## TASK TO CARRY OUT:
How would you render this sentence from the basketball network abstract below in Spanish: "The weight of an edge is equal to the points scored per minute by either of an edge's players while the two were on the court at the same time, and we analyze these weights for every two-person lineup to determine the pairs of players that work best together."

## EXTRACTED TEXT:
--- START ---
Poster Abstracts

Information about poster size, poster award and the criteria of evaluation are here.

Basketball Network Visualization and Analysis

Presenter: Calvin Finley, Florida Gulf Coast University

To measure the effectiveness of player combinations and how players contribute to scoring plays, we create and analyze weighted graphs for National Basketball Association (NBA) teams in the 2021-22 season using play-by-play and other advanced data gathered from Each node in a team's graph represents a player on that team, and the presence of an edge between two nodes means that the two respective players played together at some point in the season. The weight of an edge is equal to the points scored per minute by either of an edge's players while the two were on the court at the same time, and we analyze these weights for every two-person lineup to determine the pairs of players that work best together. Lastly, we use existing algorithms to generate metrics for teams' scoring graphs as they changed over the course of a season, leading to the creation of moving average visualizations and compare teams' abilities.
--- END ---
## PROVIDED DATA:
--- START ---
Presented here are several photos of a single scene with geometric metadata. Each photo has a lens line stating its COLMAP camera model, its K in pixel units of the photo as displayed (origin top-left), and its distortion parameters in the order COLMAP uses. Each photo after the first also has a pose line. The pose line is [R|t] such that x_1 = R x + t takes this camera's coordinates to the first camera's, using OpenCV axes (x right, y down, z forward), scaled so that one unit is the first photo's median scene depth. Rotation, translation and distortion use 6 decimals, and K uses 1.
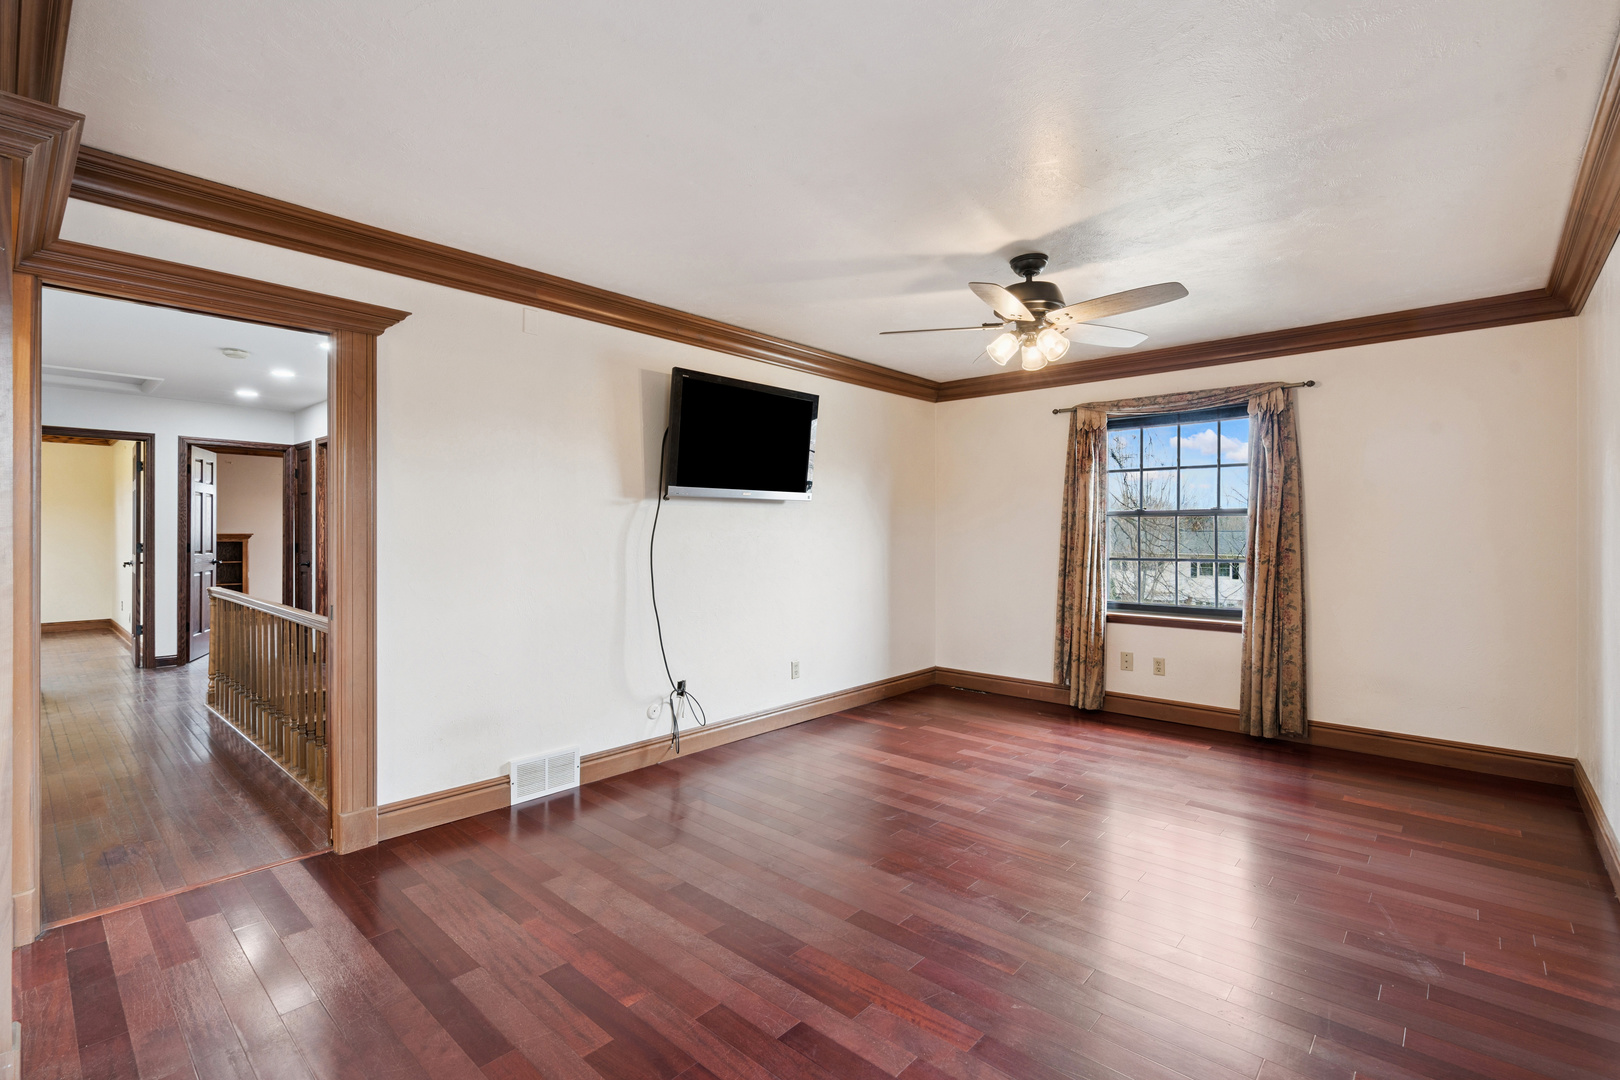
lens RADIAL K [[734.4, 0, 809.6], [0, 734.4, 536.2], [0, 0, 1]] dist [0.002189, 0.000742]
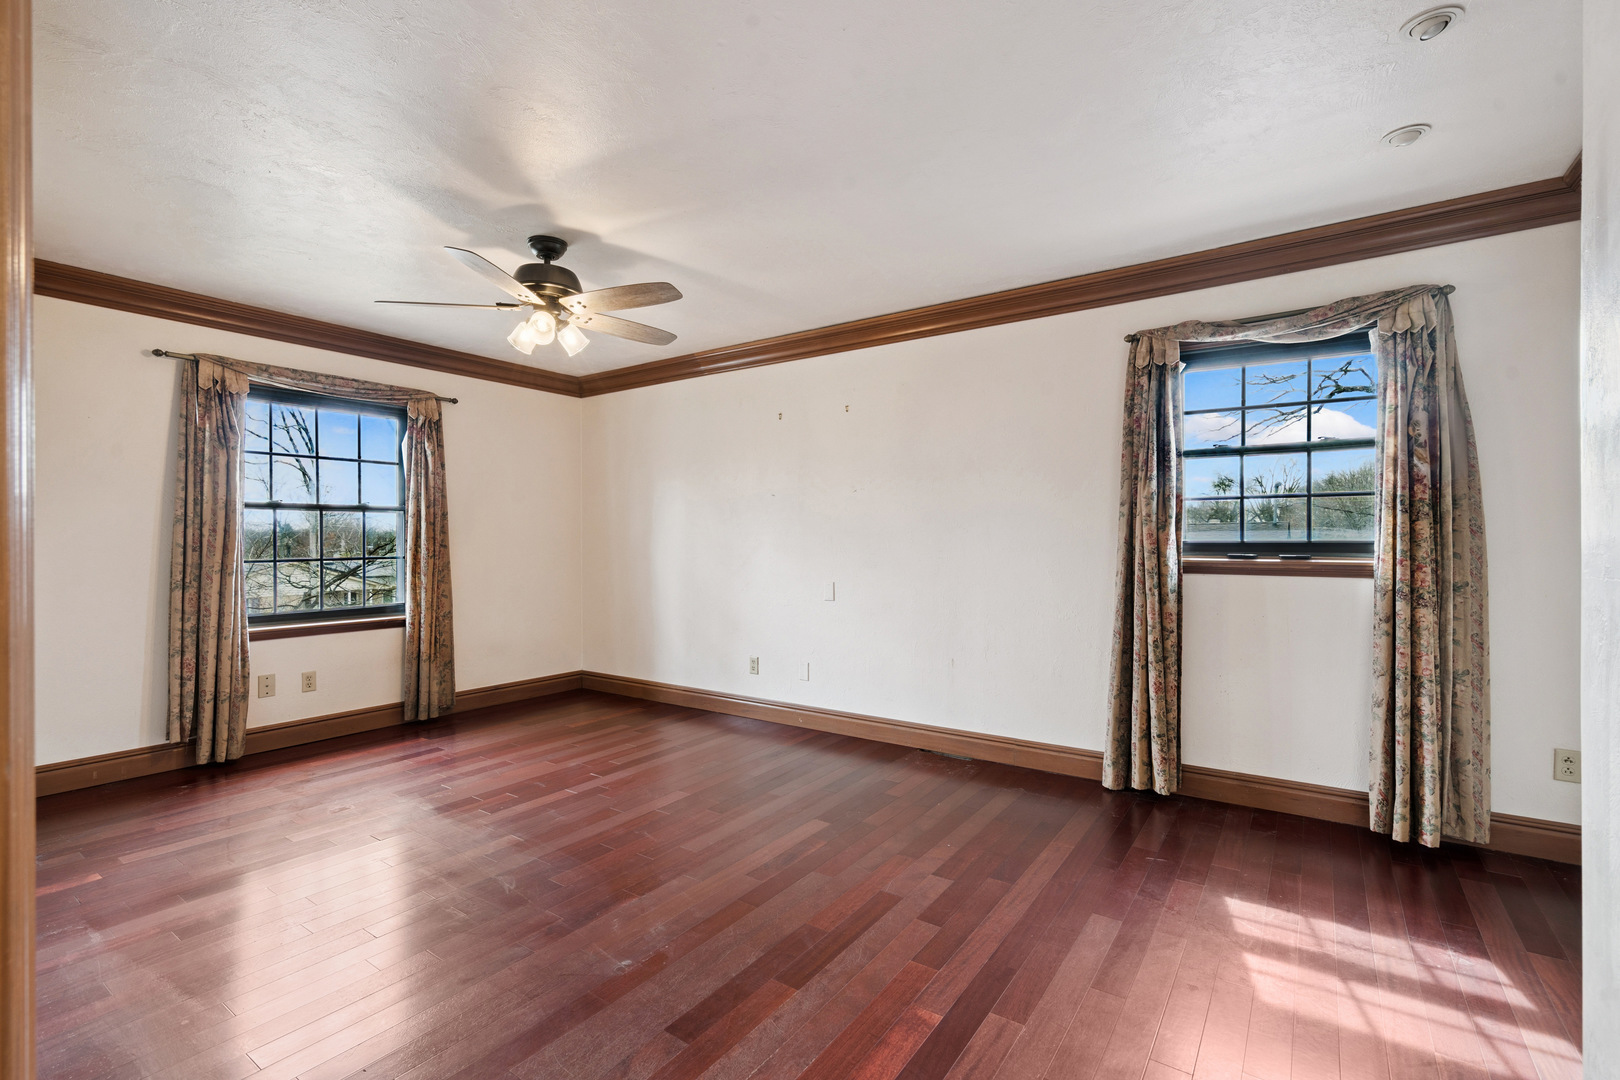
--- END ---
## YOUR RESPONSE:
El peso de una arista es igual a los puntos anotados por minuto por cualquiera de los jugadores de la arista mientras ambos estaban en la cancha al mismo tiempo, y analizamos estos pesos para cada alineación de dos personas a fin de determinar las parejas de jugadores que mejor funcionan juntas.